## 1. Load the dataset



To run this notebook, you will need to install: pandas, openai, transformers, plotly, matplotlib, scikit-learn, torch (transformer dep), torchvision, and scipy.

In [11]:
# install openai (do this only once at the start. Source: https://community.openai.com/t/no-module-named-openai/8303/3)
# !python --version
# !pip --version
# !pip install openai

Import various library's

In [12]:
import pandas as pd
import time
import openai
import json
import numpy as np
from sklearn.metrics import accuracy_score
from sklearn.ensemble import RandomForestClassifier
from sklearn.model_selection import train_test_split

Create embeddings, make sure you change the API key. Currently limits to 200 rows because of token prices.

In [19]:
# Setup openAI API key
openai.api_key = '<api_key>'

# OpenAI model for embedding complaints: text-embedding-ada-002, link: https://platform.openai.com/docs/models/embeddings
embedding_model = 'text-embedding-ada-002'

# Retrieve the data from the database
input_datapath = pd.read_csv('StaterData.csv')

# Limit test size due to performance issues
data = input_datapath.loc[:200]

# Create and return embedding
def get_embedding(text, model="text-embedding-ada-002"):
    # sleep 1 second to prevent reaching rate limit. Limit: 60 requests per min.
    time.sleep(1)
    text = text.replace("\n", " ")
    return openai.Embedding.create(input = [text], model=model)['data'][0]['embedding']

data['Embedding'] = data['Clean consumer complaint'].apply(lambda x: get_embedding(x))
data.to_csv('StaterDataEmbeddings.csv', index=False)

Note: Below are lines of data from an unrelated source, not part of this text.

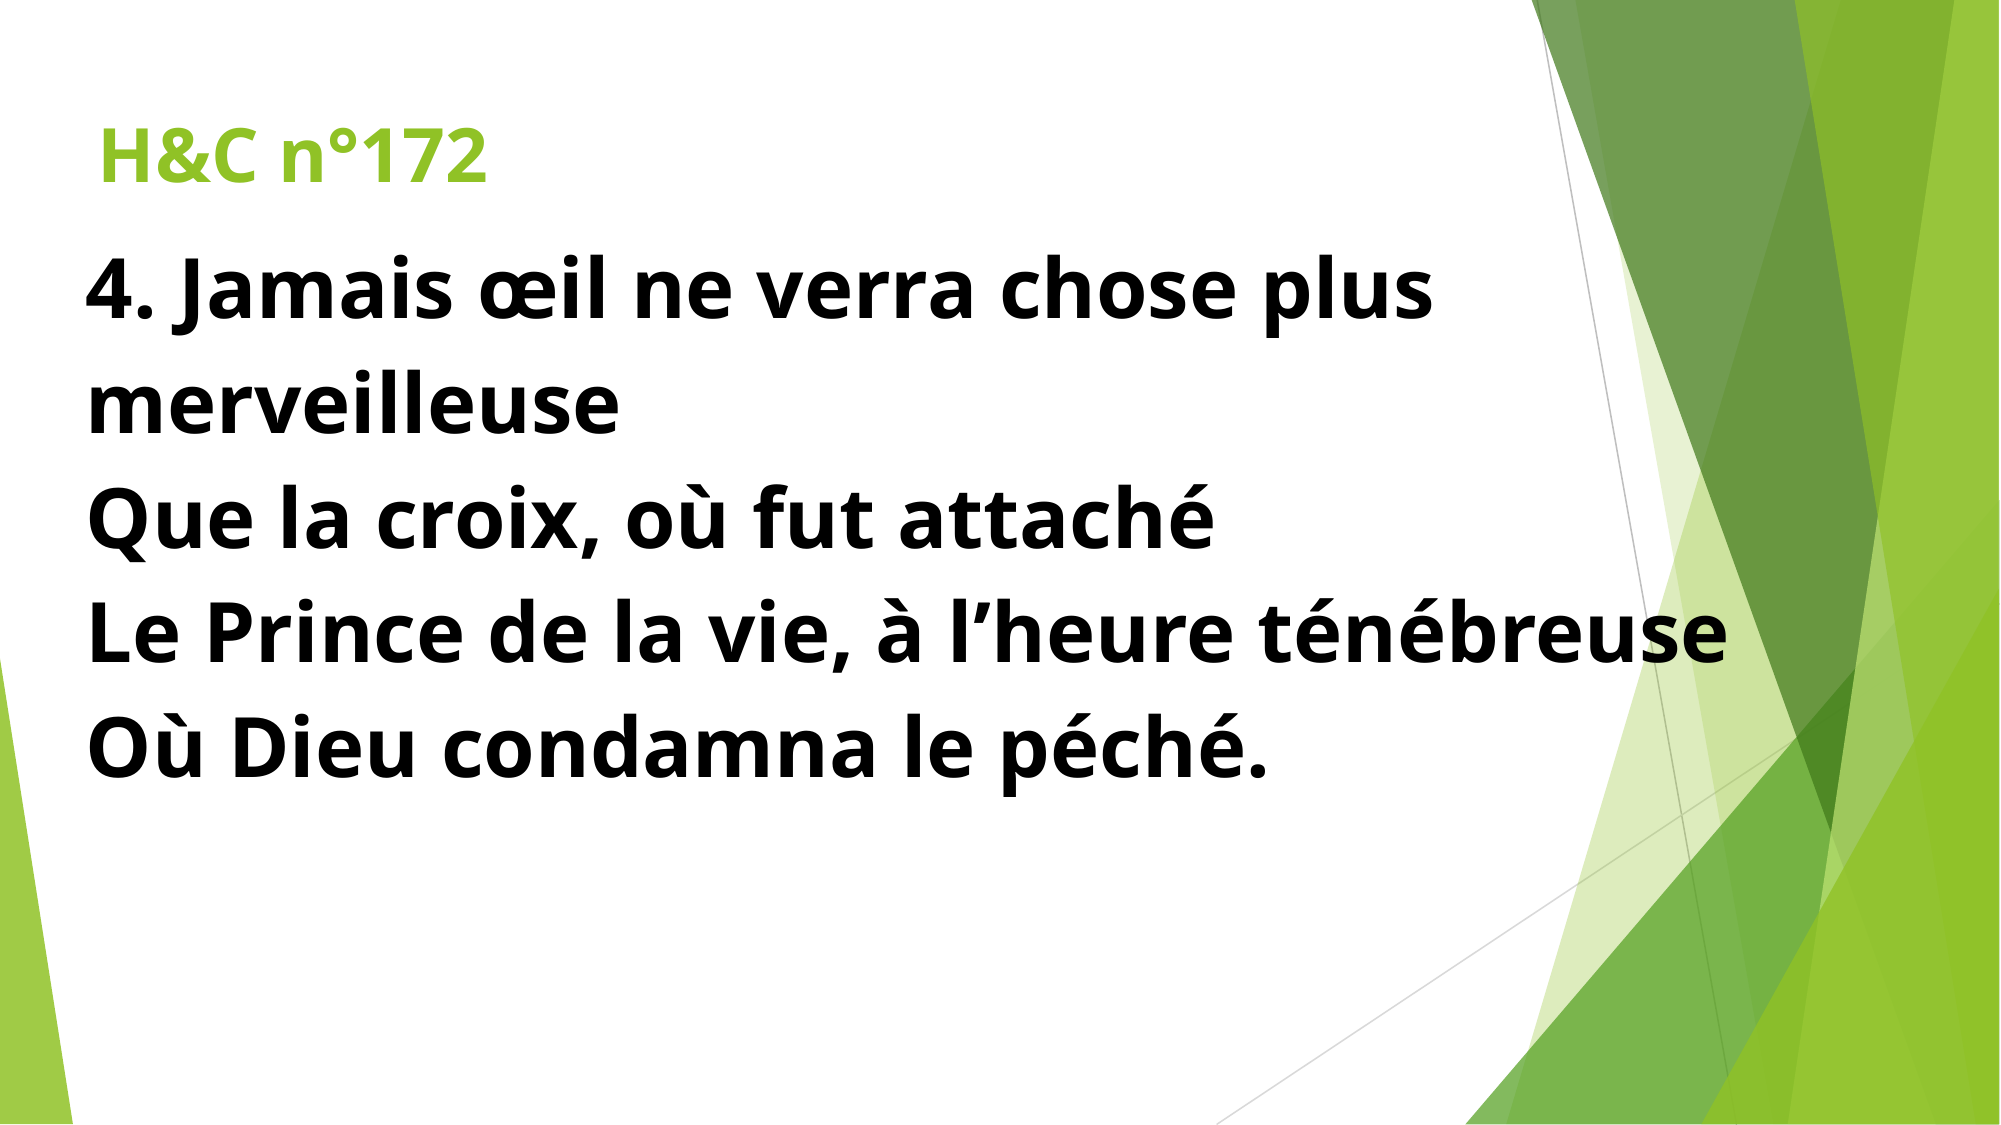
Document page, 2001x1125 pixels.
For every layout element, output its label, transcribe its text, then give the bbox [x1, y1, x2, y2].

text_box H&C n°172 [82, 99, 1522, 212]
text_box 4. Jamais œil ne verra chose plus merveilleuse Que la croix, où fut attaché Le Prince de la vie, à l’heure ténébreuse Où Dieu condamna le péché. [70, 212, 1961, 1074]
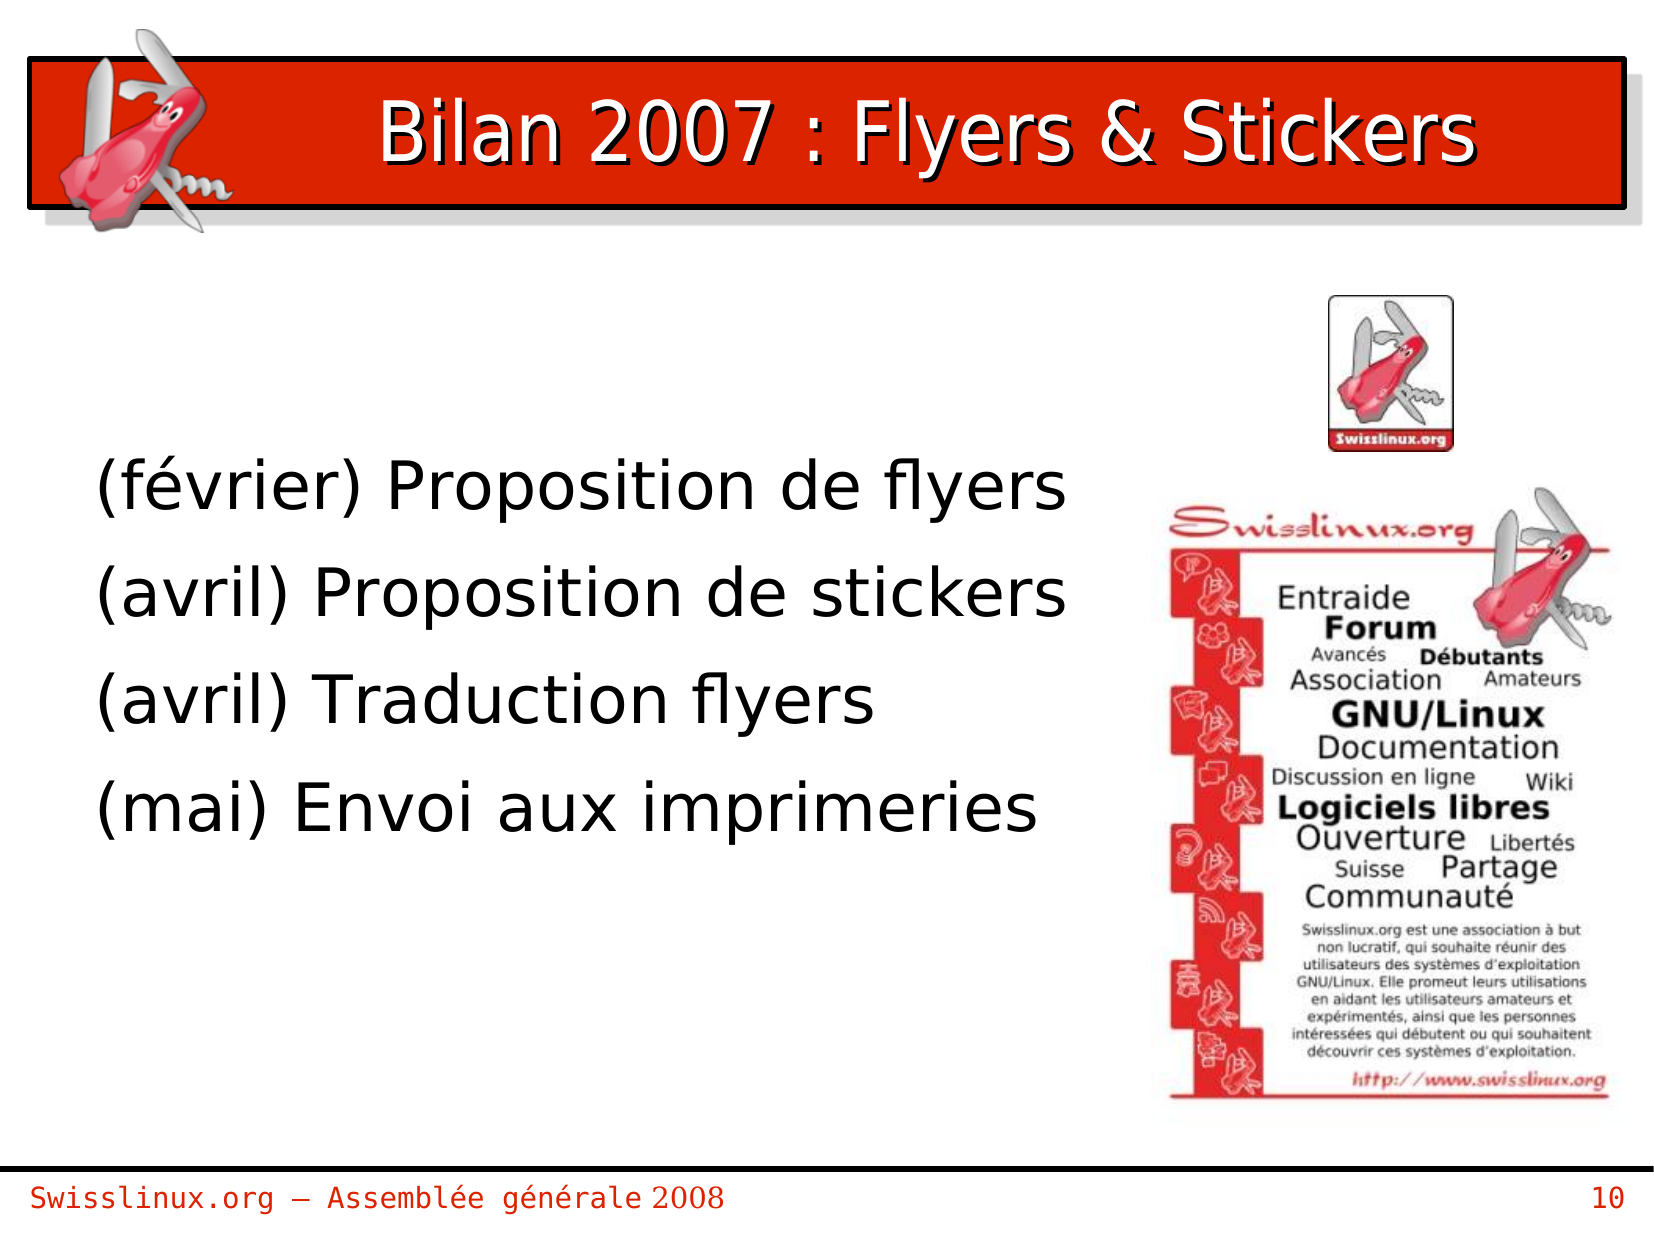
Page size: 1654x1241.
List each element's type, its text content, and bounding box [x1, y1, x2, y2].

title Bilan 2007 : Flyers & Stickers [259, 84, 1595, 182]
picture [1328, 295, 1454, 452]
picture [1151, 472, 1621, 1134]
picture [59, 29, 234, 233]
list (février) Proposition de flyers (avril) Proposition de stickers (avril) Traduction flyers (mai) Envoi aux imprimeries [76, 437, 1565, 857]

Print head of data to check if the data is correct

In [20]:
data = pd.read_csv('StaterDataEmbeddings.csv')
data.head()

Unnamed: 0,Complaint ID,Issue,Consumer complaint narrative,Clean consumer complaint,Embedding
0,6697855,Trouble during payment process,"I closed on my house XX/XX/XXXX, XXXX payment...",close house payment due xxxxoriginal loan serv...,"[-0.022687040269374847, 0.012659582309424877, ..."
1,5832311,Applying for a mortgage or refinancing an exis...,XXXX and XXXX Mortgage payments were marked as...,mortgage payment mark late account covid forbe...,"[-0.02141152136027813, -0.0036303510423749685,..."
2,2787647,Trouble during payment process,"XXXX XXXX XXXX On XX/XX/XXXX, I called 21st mo...",call st mortgage home finance father name titl...,"[-0.03758683055639267, -0.006581039633601904, ..."
3,6589323,Trouble during payment process,Loancare through XXXX XXXX XXXX' is negligentl...,loancare negligently purposely delay release c...,"[-0.01969774439930916, -0.005841182079166174, ..."
4,6633594,Struggling to pay mortgage,"In XXXX of XXXX, I received a Loan Modificatio...",receive loan modification partial claim bank n...,"[-0.03471546992659569, 0.0037510935217142105, ..."


Used random forest to calculate the accuracy of the embeddings using OpenAI

In [21]:
# Prepare the feature matrix X and target vector y
X = data['Embedding'].apply(lambda x: json.loads(x)).tolist()
y = data['Issue']

# Reshape the embeddings into a 2D array
X = np.array(X)

# Split the data into training and testing sets
X_train, X_test, y_train, y_test = train_test_split(X, y, test_size=0.3, random_state=2)

# Create an instance of the random forest classifier
rf_classifier = RandomForestClassifier(n_estimators=200, random_state=2)

# Train the random forest classifier
rf_classifier.fit(X_train, y_train)

# Make predictions on the test data
y_pred = rf_classifier.predict(X_test)

# Evaluate the performance of the model
accuracy = accuracy_score(y_test, y_pred)
print('Accuracy:', accuracy)

Accuracy: 0.5573770491803278


Accuracy for this model is 0.56. It is an ok model. Hence the score is less than the traditional method of using TF-IDF. 200 complaints are used for this model. It is recommended to try this with a larger dataset, as we occurred errors due to token and api request limit.